Strategic corporate financial planning for growth and profitability demands access to real-time data and cross-functional collaboration, so companies can more accurately anticipate future results while mitigating risks using integrated business intelligence solutions like Mosaic.
Corporate financial management refers to the practice of planning, directing, monitoring and controlling an organization’s monetary resources in accordance with strategic goals and setting financial goals that align with them.
Financial projections
Establishing accurate financial projections can help your company set benchmarks to measure its success. By using them to assess whether your business is on track or needs to alter its strategies; for instance if sales fall below expectations you could use them to evaluate the impact of either cutting costs or raising prices on sales volumes.
Financial projections typically involve three core statements – income statement, cash flow statement and balance sheet. The income statement illustrates the company’s expected revenues and expenses while cash flow shows cash influxes and outflows projected over time. Finally, a balance sheet displays assets (like inventory or accounts receivable), liabilities and shareholder equity of the entity in question.
Keep your forecasts realistic and within reason to avoid investors questioning their validity. To do this, compare estimates with industry ratios so as not to overestimate costs or growth goals of the company.
Budgeting
Budgeting is a financial plan used by businesses to track how they spend and earn their funds over a specified time. Budgets help companies set goals and measure success. A budget is an indispensable tool that can be used to prevent overspending while meeting financial goals.
An effective budget requires forecasting, planning, sensitivity analysis and contingency planning in addition to allocating resources across departments and teams. By doing so, management can control resource allocation while assuring core resources are in place to support company goals.
Budgeting can be done in various ways, with bottom-up budgeting being most accurate. This approach allows managers to communicate their goals, plans and initiatives clearly across departments while helping employees focus on meeting company financial goals – leading to improved performance, an in-depth knowledge of finances as well as increased accountability within an organization.
Risk analysis
Before undertaking any major project or essential business objective, risk analysis is an essential process that should be carried out. It allows companies to identify any adverse consequences associated with said projects and devise measures to counter them – thus protecting both financial integrity and improving bottom lines simultaneously.
An effective risk analysis should consider all internal and external threats to a business’s bottom line, from property damage and financial loss to legal ramifications or defective product effects that damage brand image. Management can then prioritize which risks they must avoid in their decision making processes.
Liquidity plans are also vitally important subplans, identifying future capital requirements and where these financial resources will come from. Businesses should carefully assess current assets to ensure enough cash reserves are set aside to cover unexpected losses; using sensitivity tables that compare expected impacts of changes to random variables or assumptions is one way of doing this.
Contingency planning
Contingency planning can be an invaluable resource when unexpected financial events strike a business, helping organizations identify and prepare for even the most serious threats while fulfilling strategic objectives. Unfortunately, many companies fail to use this powerful tool effectively.

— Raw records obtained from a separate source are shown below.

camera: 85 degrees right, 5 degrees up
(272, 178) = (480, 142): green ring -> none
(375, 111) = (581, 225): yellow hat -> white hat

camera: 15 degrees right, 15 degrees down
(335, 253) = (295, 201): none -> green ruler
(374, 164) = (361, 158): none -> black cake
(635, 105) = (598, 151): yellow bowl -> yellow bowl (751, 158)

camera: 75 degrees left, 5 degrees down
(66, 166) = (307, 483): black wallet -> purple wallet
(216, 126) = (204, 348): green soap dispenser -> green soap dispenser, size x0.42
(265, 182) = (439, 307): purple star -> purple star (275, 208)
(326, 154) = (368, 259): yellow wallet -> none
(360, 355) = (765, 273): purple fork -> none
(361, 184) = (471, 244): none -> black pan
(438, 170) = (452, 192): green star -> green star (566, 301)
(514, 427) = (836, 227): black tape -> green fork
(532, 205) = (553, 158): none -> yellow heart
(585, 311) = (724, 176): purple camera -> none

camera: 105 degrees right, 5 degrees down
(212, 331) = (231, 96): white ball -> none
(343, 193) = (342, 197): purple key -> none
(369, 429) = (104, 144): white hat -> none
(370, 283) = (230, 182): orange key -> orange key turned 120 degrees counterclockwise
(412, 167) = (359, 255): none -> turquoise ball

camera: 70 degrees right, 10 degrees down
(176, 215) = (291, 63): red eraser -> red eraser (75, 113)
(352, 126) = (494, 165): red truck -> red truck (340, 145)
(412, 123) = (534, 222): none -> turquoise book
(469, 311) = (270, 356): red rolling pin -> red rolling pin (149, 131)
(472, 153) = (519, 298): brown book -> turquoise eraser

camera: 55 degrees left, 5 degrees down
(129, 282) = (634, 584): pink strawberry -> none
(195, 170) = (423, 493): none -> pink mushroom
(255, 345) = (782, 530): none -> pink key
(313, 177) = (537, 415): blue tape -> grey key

Contingency planning relies on clearly identified trigger points to enable quick action when needed and ensure your plan is in place when required. For instance, how much of your workforce must be affected before an incident will trigger it; or, in terms of hurricane preparations, when is a plan brought into force? By setting clearly defined triggers in advance, contingency plans will always be in place and ready for implementation when they’re needed.
Contingency plans must be shared and updated regularly among all stakeholders, tested through simulations, mock exercises and real world situations, in order to increase effectiveness and help organizations prepare for real events. Businesses may additionally utilize capital requirements planning which identifies how much financial support may be required during an emergency situation. Strategic corporate finance and treasurers can work with business owners to design low-cost financial solutions that prevent short-term financial collapses.